Перед нами чистейший миф, причем сформированный очень поздно, на самом излете Древнего мира. Как и сам Израиль – последний народ, который формируется на границе Древнего и Нового мира: мира Традиции и мира, ввергнутого в катастрофу (индийская традиция называет его Кали-югой).
Израиль – это первый и единственный народ истории, первый и единственный народ революции. Это искусственно созданный и нежизнеспособный народ: сформированный в 6-5 вв. до РХ., уже в первом веке он претерпевает практически полный распад. Однако, это народ с миссией, народ с исторической задачей. В этом смысле, перед нами не столько народ, сколько организация, подобная некоему революционному ордену. Не удивительно, что именно в эту, совершенно уникальную среду, с царящей в ней уникальной атмосферой «приближения конца истории» входит Христос, кладя тем самым конец всем ее чаяниям. С пришествием Христа все амбиции первосвященников и синедриона оказываются сняты, а все пророчества еврейских пророков исполнены.
В. Мартынов совершенно прав, когда говорит, что «новизна Нового Завета есть абсолютная, последняя новизна, после которой просто не может быть ничего нового, не может быть никакой истории». Но так мыслят христиане.
Еврейство же, потерпев поражение в войнах с Римом, не оставило попыток осуществить свою эсхатологическую программу. Точнее сказать, к пятому веку христианской эры была сформирована новая общность с новыми книгами Талмуда в её основании, но с прежним именем (еврейство, народ Израиля) и неизменной исторической задачей – революционное преобразование мира.

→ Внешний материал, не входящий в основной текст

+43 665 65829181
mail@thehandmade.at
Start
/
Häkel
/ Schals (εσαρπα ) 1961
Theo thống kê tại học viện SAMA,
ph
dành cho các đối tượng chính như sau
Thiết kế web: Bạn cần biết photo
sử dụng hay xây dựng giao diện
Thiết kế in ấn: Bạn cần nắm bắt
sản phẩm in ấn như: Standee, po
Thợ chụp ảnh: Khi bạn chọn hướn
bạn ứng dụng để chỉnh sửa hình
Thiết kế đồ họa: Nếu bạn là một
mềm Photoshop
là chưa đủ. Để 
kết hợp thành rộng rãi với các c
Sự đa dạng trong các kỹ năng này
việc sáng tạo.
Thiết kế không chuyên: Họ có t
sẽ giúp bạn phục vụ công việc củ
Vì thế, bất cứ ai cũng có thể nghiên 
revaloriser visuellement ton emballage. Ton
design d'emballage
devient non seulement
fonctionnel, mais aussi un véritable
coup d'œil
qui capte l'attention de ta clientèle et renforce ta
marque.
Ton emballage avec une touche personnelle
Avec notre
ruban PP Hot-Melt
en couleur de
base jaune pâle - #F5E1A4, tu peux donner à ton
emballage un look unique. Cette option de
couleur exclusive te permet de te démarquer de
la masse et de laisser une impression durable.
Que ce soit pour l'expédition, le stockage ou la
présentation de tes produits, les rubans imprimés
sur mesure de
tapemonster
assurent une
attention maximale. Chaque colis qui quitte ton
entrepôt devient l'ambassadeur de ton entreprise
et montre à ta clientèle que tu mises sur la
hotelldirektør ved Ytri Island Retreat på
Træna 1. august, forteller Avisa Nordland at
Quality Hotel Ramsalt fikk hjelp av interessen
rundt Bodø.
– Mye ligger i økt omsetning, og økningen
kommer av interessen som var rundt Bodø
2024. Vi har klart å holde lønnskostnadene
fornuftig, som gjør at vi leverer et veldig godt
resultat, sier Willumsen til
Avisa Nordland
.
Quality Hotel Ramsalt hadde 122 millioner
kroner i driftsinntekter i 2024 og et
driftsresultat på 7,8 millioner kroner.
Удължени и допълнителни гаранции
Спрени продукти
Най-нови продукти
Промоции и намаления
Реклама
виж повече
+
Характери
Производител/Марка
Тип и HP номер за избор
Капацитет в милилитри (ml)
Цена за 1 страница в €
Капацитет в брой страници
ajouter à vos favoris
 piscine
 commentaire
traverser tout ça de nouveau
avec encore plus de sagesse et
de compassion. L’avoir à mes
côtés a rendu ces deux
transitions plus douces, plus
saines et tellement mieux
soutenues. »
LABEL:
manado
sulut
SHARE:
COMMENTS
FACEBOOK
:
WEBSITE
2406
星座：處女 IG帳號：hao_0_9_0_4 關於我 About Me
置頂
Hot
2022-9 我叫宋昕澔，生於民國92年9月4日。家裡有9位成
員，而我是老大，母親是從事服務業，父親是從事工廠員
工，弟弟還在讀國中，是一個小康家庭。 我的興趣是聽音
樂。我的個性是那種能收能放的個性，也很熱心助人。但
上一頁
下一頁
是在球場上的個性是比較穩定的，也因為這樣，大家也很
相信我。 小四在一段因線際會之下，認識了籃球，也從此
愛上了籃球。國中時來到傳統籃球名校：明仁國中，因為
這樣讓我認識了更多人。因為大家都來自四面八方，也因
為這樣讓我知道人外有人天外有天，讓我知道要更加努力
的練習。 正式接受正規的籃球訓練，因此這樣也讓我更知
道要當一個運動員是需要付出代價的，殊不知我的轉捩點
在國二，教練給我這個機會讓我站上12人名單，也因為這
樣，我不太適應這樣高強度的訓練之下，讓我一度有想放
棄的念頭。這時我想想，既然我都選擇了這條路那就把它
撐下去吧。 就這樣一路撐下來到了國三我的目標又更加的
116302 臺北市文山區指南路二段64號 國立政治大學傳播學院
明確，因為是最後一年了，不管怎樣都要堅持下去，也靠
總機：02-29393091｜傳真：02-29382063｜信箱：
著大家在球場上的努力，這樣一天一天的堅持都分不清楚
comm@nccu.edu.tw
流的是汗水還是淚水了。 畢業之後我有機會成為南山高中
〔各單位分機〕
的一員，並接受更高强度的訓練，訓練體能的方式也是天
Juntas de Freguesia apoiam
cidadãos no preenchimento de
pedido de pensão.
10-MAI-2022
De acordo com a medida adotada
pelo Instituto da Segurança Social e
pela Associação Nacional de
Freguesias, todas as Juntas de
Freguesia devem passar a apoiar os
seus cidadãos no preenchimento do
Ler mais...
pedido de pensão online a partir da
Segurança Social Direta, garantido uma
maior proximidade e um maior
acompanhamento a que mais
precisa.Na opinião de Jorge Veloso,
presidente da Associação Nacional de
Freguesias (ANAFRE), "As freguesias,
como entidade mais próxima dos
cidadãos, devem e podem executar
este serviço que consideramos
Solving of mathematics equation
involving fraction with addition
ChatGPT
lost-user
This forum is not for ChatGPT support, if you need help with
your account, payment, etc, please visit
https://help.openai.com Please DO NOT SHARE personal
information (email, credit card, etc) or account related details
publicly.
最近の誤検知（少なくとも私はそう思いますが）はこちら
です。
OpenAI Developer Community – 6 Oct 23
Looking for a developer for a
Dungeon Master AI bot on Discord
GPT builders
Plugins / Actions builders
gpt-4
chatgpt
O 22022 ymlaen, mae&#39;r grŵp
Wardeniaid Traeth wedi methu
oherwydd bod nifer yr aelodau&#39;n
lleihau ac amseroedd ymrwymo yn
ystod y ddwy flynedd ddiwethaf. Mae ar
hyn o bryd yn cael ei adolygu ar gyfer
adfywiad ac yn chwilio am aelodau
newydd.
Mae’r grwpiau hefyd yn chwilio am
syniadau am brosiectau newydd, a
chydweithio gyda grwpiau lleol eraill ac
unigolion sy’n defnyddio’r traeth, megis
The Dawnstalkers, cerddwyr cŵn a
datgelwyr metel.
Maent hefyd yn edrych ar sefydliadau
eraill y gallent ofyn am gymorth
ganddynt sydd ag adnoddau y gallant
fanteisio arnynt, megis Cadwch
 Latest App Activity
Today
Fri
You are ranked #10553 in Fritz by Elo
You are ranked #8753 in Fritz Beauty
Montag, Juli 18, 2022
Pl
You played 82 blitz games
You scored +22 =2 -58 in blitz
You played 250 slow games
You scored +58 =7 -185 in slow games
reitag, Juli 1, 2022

В тех же источниках черпает своё учение и Иоахим Флорский (имея вероятно иудейское происхождение и являясь агентом той же программы). Таким образом, порог первого тысячелетия по РХ., – есть не начало исторического процесса, но его возобновление: момент, когда, как справедливо говорит В. Мартынов, «напряжённость апокалиптического переживания» начинает ослабевать, а сияние Христа как совершенно нового и последнего Откровения и подлинного «Конца Истории», гаснуть. Проект Иоахима представлял собой ничто иное как возвращение иудейского хилиазма, с которым над миром вновь начинает всходить тень Ветхозаветного Яхве.